RECORDS PROVIDED:
====================

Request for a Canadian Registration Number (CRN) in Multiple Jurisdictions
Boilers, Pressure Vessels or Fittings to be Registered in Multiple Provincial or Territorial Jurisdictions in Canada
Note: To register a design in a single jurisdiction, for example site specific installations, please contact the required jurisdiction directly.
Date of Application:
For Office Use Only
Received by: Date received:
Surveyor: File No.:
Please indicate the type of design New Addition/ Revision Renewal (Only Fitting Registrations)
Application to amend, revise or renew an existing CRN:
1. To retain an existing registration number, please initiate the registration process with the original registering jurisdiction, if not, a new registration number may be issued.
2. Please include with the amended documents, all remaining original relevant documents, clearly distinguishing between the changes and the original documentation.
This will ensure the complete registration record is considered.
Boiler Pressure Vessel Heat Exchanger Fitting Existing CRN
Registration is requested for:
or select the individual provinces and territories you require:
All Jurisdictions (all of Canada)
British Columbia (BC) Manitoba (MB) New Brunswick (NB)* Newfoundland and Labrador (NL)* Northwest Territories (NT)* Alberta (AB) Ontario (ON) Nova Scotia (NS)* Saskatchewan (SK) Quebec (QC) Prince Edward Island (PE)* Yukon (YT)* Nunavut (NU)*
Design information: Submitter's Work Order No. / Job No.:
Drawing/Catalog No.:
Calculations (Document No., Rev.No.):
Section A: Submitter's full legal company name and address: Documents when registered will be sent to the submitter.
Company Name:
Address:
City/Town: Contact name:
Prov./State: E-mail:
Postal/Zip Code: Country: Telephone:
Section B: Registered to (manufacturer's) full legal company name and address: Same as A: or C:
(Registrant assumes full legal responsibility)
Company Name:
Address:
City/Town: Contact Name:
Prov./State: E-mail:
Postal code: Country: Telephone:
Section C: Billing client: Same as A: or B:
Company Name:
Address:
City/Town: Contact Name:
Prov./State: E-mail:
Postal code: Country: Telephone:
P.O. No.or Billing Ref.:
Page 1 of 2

====================

THE PROBLEM: Scan the material above for the word "Billing". Copy each line where it occurs.

ANSWER FOR THIS EXERCISE:
Section C: Billing client: Same as A: or B:
P.O. No.or Billing Ref.:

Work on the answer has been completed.